ZU ERLEDIGENDE AUFGABEN:
• 1. Was bekamen die Söhne laut dem Text über die Kreta-Reisen im letzten Sommer, obwohl sie den Poolbereich kaum verlassen hatten?
• 2. Führe den Text über die Kreta-Reisen nach seinem letzten Satz fort.

LESETEXT:
Das erste Mal war ich Anfang der Neunziger auf Kreta. Mit zwei Freunden und DDR-Zelten auf einem Camping-Platz bei Mátala. Uns hatten das Abenteuer und Mátalas Hippie-Mythos gelockt. Wir kochten Spaghetti in einer einsamen Bucht, die nur über einen steilen Abstieg zu erreichen war, warfen Klippen-Muscheln in die Soße und philosophierten bei Amstel-Bier über das Leben. Über das vergangene und das kommende. Oder wir feierten die Gegenwart und gingen in eine Bar mit Live-Musik, um Spaß zu haben.
Das zweite Mal Kreta war letzten Sommer. Ich schrieb darüber. Mit meinen Söhnen war ich im Norden, in einem „Hotel mit Pool am Meer“. So hatten sie es sich gewünscht. Mein Fazit: Nie wieder Kreta im Hochsommer. Obwohl wir den Poolbereich kaum verlassen hatten, bekamen die Burschen einen Sonnenstich mit Erbrechen und Halluzinationen.

AUSZUG AUS DATENSATZ:
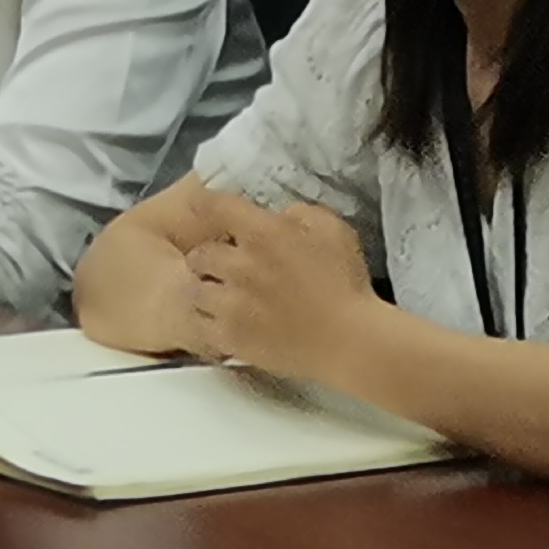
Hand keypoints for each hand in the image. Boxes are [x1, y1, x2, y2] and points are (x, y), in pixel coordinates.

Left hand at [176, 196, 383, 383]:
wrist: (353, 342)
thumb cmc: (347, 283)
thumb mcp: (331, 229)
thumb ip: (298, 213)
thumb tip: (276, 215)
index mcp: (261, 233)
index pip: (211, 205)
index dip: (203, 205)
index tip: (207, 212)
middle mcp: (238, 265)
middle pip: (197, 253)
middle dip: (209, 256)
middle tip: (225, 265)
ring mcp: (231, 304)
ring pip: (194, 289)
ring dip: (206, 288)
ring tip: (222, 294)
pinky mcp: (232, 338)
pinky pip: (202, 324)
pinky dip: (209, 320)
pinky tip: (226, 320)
==
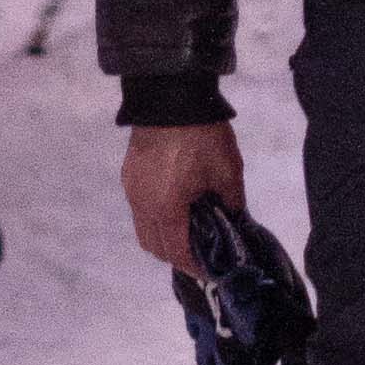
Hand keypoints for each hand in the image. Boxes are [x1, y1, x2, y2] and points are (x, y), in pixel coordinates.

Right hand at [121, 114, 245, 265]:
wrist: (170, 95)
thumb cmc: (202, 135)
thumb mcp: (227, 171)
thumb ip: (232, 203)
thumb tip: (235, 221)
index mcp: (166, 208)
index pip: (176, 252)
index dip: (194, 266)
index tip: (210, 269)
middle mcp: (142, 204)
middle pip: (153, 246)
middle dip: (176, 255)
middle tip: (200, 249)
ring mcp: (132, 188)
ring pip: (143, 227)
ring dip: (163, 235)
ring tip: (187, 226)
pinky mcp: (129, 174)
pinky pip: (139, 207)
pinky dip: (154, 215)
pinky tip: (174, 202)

ANTWORTEN ZUR ÜBUNG:
• 1. Einen Sonnenstich mit Erbrechen und Halluzinationen.

• 2.
Dieses Mal scheine ich alles richtig gemacht zu haben: Ich bin mit meiner Freundin im Herbst hier, in einer kleinen, charmant einfach gehaltenen Pension. Ein Zimmerchen ohne Fernseher, dafür mit Balkon und Meerblick. Zeit zum Baden, Spazieren, Lesen und Schreiben. Das Wetter sommerlich, aber erträglich. Genau wie die verbliebenen Touristen. Alles gechillt und familiär. Nur das Zirpen der Zikaden ist nirgendwo zu hören.
Der Wirt aus Agia Galinis „O Faros“ betreibt seine bescheidene Taverne seit 1976. Tagsüber fährt er mit dem Boot die Fische fangen, die er abends gegrillt verkauft. Von seiner Frau zubereitet, von seinem Sohn serviert. Sind die Gäste wunschlos, sitzt er da, trinkt mit seinem Schwiegersohn Espresso, spricht mit der Tochter, lacht die kleinen Enkel an. Letztlich scheint er alles richtig gemacht zu haben.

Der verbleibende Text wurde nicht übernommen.